Kann man bei dem Google G1 eigentlich auch einen Mail Client für ein GMX Mail Konto einrichten? Immer über die Seite zu gehen fände ich doof, denn das wäre der einzigste Kritikpunkt dass ich mir es nicht kaufen würde. 

Ich werde übrigens mal die Aldi Datenflatrate ausprobieren, hab nämlich meine "normale" Sim Karte schon von denen.


----------



## Oliver (19. August 2009)

*AW: "Bester" Datentarif fürs Handy?*

Das iPhone checkt nur neue Emails und Updates, wenn man dies auch will. Lässt sich natürlich auch abschalten. Bei O2 gibt es nach den 200 MB einen Fallback auf GPRS mit unbegrenztem Traffik, weshalb mir diese Lösung ja so gut gefällt. Die Preise sind auch okay, 15 Cent in alle Netzte, maximal 60 Euro pro Abrechnungsmonat, danach darf man so viel telefonieren, wie man will.


----------



## kc1992 (20. August 2009)

*AW: "Bester" Datentarif fürs Handy?*

Oh das mit dem unbegrenzten Traffic über GPRS wusste ich nicht! Das ist ja wirklich ziemlich nützlich 
Ja ich weiss nicht mir war so, als wenn man Cousin das Problem mal bei seinem iPhone 2G hatte(Jailbreak und aus Amerika), deswegen hatte er sich ne Flat geholt.


----------



## Oliver (21. August 2009)

*AW: "Bester" Datentarif fürs Handy?*

Kommt mir bekannt vor. Jetzt suche ich noch ein Handy mit guter Kamera- und Videofunktion, Volltastatur und am besten auf Andoid-Basis oder ein anderes Betriebssystem mit hoher Programmvielfalt.


----------



## rebel4life (21. August 2009)

*AW: "Bester" Datentarif fürs Handy?*

G1? 

HTC hat viel mit dem Androidzeug im Programm, irgendeins hab ich da mal mit extra Tastatur gesehen, jedoch hatte das glaube ich Windows Mobile.
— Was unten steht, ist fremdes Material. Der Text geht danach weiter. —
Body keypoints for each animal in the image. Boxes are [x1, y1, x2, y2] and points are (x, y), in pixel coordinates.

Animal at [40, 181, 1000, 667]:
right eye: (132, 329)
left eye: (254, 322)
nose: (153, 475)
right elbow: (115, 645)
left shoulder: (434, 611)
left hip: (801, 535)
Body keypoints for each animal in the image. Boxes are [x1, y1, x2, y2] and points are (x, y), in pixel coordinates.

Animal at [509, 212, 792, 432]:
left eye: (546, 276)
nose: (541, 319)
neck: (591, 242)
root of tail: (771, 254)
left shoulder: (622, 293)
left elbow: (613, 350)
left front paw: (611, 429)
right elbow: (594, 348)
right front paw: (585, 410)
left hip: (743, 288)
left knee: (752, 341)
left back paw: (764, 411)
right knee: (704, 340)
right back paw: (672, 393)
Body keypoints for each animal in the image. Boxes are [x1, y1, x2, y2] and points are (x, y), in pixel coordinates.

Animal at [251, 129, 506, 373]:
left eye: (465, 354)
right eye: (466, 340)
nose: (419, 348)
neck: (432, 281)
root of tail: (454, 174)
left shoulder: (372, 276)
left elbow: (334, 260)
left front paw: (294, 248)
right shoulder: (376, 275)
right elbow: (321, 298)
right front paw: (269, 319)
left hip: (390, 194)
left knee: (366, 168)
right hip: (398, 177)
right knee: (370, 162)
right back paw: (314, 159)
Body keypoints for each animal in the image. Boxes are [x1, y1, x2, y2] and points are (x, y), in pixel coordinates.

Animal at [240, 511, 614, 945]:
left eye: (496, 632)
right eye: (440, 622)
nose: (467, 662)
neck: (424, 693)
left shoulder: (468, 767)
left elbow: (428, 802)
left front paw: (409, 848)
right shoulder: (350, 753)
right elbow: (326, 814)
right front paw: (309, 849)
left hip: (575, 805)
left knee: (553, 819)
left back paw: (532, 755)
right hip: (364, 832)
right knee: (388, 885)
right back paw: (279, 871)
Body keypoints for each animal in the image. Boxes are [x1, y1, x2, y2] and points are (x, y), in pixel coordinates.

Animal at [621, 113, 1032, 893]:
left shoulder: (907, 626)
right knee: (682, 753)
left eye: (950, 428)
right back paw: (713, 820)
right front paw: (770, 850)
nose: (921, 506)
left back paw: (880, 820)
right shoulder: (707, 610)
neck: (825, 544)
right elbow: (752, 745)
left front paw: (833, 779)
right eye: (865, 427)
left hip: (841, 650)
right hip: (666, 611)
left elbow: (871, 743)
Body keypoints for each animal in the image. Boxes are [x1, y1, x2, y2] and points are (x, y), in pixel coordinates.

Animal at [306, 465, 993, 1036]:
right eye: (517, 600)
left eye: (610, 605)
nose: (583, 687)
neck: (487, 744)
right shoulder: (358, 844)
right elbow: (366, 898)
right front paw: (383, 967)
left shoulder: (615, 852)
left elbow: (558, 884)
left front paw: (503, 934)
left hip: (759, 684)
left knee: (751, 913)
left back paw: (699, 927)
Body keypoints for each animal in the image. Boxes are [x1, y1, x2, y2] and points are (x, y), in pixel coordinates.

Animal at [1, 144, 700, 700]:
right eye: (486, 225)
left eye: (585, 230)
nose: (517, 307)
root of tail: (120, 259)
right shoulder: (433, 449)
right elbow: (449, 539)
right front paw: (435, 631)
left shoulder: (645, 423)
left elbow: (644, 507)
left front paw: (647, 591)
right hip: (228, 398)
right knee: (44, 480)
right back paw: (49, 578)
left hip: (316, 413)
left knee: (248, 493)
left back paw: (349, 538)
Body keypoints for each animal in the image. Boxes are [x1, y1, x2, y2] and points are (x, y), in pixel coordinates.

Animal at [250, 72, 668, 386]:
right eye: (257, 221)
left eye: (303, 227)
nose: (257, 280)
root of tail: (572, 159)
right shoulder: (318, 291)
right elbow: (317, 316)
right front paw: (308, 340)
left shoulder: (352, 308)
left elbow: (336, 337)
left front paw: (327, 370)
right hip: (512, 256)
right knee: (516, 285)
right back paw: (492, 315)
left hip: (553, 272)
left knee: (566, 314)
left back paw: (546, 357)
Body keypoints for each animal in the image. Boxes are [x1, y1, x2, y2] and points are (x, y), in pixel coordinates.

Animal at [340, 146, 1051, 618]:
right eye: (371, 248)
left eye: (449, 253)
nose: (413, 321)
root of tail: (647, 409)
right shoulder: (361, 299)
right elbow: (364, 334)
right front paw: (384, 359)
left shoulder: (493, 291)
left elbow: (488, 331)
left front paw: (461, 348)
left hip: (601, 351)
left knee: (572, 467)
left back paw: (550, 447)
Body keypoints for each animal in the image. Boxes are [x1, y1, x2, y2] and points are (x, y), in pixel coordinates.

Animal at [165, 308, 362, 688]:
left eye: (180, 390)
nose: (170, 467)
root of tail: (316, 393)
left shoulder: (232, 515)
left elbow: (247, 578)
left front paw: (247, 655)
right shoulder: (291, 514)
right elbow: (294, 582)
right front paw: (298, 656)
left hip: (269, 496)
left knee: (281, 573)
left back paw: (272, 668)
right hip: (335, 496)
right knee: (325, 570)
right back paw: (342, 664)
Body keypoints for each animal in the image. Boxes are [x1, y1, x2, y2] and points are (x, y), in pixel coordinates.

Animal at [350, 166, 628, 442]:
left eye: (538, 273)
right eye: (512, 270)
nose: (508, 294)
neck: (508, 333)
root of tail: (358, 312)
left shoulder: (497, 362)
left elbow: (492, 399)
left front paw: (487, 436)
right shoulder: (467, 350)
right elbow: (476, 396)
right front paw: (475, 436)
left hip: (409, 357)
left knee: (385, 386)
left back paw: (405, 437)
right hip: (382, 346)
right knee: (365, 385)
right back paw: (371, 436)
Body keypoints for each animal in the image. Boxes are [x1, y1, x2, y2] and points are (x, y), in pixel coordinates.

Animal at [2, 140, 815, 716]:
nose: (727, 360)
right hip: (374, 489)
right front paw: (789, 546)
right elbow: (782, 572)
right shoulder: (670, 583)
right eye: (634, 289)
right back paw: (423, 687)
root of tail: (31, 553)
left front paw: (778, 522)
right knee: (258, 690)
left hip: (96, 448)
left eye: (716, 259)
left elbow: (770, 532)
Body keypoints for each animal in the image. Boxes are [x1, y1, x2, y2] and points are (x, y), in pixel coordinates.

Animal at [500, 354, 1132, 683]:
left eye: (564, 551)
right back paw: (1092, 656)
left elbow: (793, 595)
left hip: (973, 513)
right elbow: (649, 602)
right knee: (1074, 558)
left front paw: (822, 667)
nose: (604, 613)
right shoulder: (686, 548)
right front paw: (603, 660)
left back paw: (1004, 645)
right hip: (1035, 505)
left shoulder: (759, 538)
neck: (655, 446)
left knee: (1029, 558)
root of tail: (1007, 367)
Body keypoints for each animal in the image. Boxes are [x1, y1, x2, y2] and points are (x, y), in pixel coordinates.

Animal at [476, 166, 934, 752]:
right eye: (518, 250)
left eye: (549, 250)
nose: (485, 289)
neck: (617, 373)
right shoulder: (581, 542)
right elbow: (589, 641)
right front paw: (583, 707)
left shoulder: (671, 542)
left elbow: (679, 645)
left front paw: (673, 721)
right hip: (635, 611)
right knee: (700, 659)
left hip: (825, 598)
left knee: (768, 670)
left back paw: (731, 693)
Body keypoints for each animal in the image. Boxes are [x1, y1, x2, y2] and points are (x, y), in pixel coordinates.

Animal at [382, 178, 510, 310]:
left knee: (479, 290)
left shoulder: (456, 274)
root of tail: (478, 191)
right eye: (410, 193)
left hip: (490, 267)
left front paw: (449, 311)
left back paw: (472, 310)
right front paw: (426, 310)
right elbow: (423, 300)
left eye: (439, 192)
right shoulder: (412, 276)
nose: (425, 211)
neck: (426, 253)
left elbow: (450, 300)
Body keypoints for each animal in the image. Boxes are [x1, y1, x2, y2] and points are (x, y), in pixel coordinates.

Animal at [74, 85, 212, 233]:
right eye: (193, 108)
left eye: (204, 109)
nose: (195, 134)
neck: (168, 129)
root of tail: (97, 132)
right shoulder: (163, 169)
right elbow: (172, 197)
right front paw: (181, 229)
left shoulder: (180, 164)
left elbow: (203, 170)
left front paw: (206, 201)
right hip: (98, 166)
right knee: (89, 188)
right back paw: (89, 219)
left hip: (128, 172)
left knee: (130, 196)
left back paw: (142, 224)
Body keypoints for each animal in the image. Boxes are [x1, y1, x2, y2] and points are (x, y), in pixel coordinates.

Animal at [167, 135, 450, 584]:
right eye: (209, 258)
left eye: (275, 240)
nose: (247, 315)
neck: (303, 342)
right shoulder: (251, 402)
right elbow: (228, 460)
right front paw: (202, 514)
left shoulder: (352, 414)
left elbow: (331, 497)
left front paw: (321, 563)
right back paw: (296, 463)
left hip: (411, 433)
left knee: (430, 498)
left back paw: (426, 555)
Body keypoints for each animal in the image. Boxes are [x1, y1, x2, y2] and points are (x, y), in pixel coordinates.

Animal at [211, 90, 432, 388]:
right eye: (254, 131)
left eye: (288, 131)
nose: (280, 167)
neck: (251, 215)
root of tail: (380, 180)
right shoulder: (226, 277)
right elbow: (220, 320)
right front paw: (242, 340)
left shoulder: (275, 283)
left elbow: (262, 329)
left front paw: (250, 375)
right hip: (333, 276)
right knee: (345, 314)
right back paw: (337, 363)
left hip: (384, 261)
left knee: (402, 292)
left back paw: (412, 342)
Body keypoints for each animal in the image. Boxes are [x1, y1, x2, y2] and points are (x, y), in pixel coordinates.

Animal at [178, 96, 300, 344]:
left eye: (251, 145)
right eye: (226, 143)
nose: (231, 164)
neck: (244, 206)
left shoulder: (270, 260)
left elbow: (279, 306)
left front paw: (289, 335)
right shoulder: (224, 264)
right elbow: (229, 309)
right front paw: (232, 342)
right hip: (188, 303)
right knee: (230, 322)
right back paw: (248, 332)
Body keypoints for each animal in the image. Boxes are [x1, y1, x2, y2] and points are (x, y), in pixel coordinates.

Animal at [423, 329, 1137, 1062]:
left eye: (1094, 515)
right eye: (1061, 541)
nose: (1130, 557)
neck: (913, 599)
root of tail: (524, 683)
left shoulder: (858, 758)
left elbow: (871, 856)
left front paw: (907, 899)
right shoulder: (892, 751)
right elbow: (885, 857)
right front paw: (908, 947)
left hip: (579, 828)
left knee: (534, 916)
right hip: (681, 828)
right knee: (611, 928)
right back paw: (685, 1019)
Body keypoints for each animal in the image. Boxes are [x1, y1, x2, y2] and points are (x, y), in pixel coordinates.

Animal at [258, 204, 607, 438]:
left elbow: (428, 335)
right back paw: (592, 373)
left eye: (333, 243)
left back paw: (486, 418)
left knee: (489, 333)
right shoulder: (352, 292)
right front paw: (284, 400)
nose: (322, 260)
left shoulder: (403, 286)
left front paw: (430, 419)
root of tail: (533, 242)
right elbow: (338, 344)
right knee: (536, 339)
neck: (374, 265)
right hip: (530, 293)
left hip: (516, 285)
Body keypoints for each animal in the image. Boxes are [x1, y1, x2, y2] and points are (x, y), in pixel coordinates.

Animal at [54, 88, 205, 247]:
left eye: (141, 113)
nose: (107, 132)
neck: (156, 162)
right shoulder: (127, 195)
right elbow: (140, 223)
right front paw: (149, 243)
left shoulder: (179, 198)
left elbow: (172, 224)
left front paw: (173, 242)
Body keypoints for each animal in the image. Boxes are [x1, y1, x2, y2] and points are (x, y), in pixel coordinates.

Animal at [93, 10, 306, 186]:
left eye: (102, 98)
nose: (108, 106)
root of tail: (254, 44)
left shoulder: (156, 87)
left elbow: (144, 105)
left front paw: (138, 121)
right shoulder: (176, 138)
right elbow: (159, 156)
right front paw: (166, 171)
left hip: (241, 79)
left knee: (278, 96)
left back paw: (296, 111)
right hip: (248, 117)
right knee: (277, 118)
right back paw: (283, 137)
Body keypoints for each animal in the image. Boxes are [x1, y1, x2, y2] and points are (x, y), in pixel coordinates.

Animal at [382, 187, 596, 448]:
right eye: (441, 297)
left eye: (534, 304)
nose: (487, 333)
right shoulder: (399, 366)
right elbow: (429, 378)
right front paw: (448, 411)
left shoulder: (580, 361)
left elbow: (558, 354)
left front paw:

Es gibt ja immer noch diese Projektionstastaturen...


----------



## Oliver (21. August 2009)

*AW: "Bester" Datentarif fürs Handy?*

Das G1 ist mir ein wenig zu lame und wie der KOllege Jeromin beim Mittagessen bemerkte auch nicht für zukünftige Android-Updates gewappnet.


----------



## rebel4life (21. August 2009)

*AW: "Bester" Datentarif fürs Handy?*

Sind bei dem keine Updates mehr möglich? Nacher dann gleich mal schauen, denn das G1 war bisher mein Favorit bei der Neuanschaffung...


----------



## THC-hArDcOrE (27. August 2009)

*AW: "Bester" Datentarif fürs Handy?*

Hi Olli,

mit den O2o vertrag bist du auf der sicheren seite. wenn du mal sehr viel telefonieren musst in einen abrechnungs monat. 

keine vertragsbindung
kein mindestumsatz
keine grundgebühr

UND MAXIMAL 60€ HANDY RECHNUNG was will man mehr.......

ich würde aber eher zu den internet-paket L greifen. und ein ordentliches handy besorgen, mit mindestens UMTS, HSUPA o. besser noch HSDPA unterstützung. 
mann kann mit den o2 internet packs, sich über alle O2-APN´s einwählen. also sprich mit den handy und laptop surfen..... handy als moden.......

ein nachteil hat das ganze o2 hat noch viel zu tun um flächendeckender sein UMTS/HSDPA anzubieten. es gibt aber schon sehr viele ecken wo EDEG geht. reicht zum Mails schecken voll aus. o2 will es aber bis ende des jahres schaffen auf das vodafon level zu kommen mit der netz abdeckung.

Handy technisch schau dich mal bei HTC um.


----------



## Oliver (27. August 2009)

*AW: "Bester" Datentarif fürs Handy?*

Seit gestern habe ich o2o am Start, mein iPhone 2G hat noch kein UMTS, also kann ich über die Verfügbarkeit keine Aussage machen. Da ich mich aber ohnehin in der Regel in großen Städten aufhalte, sollte das kein Problem sein.


----------



## rebel4life (27. August 2009)

*AW: "Bester" Datentarif fürs Handy?*

Hat man also erst ab dem 3G UMTS? Das finde ich schon etwas schwach von Apple.

Was verstehst du unter größere Städte? Bei mir in einer 40.000 Einwohnerstadt bekomm ich zwar per o2 eine HSDPA Verbindung, jedoch erreicht die in der Regel nur EDGE Geschwindigkeit und man hat andauernd Verbindungsabrüche (wahrscheinlich wird man bei einer gewissen Trafficmenge automatisch getrennt da die Sendemasten wohl überlastet sind).


----------



## Webstyler (27. August 2009)

*AW: "Bester" Datentarif fürs Handy?*

Wenn du Kunde bei Kabel Deutschland bist solltest du dort einmal gucken die nutzen das Netz von O2 haben aber anstatt 5GB erst bei 10GB die Drosselung und das ganze für nen TOp Preis von 1,99 pro Tag.


Der Tarif ist nur was für Leute die halt nicht jeden Tag Online gehen ansonsten sind andere Flats günstiger aber die haben halt bei 5 GB die Drosselung drinne, aber die erreicht man durch normales Surfen und Onlinespielen nicht. Bei VOIP könnte es anders laufen , oder Halt z.B TeamSpeak oder ähnlichen.

aber das muss man abschätzen, aber im normalfall wenn man nichts grossartig runterlädt nur mal nen Update macht reichen die 5GB aus.


----------



## donbon (27. August 2009)

*AW: "Bester" Datentarif fürs Handy?*

Ich kann nur gutes über blau berichten!

Hatte letzten Monat das 1GB Paket für 9,99€. Alles Handygespräche kosten dann 9Cent.
Hatte die Kombi Nokia E65 und iPod Touch 2G und war sehr zufrieden. Jedoch hat eplus nicht die beste Netzabdeckung was 3G angeht.


----------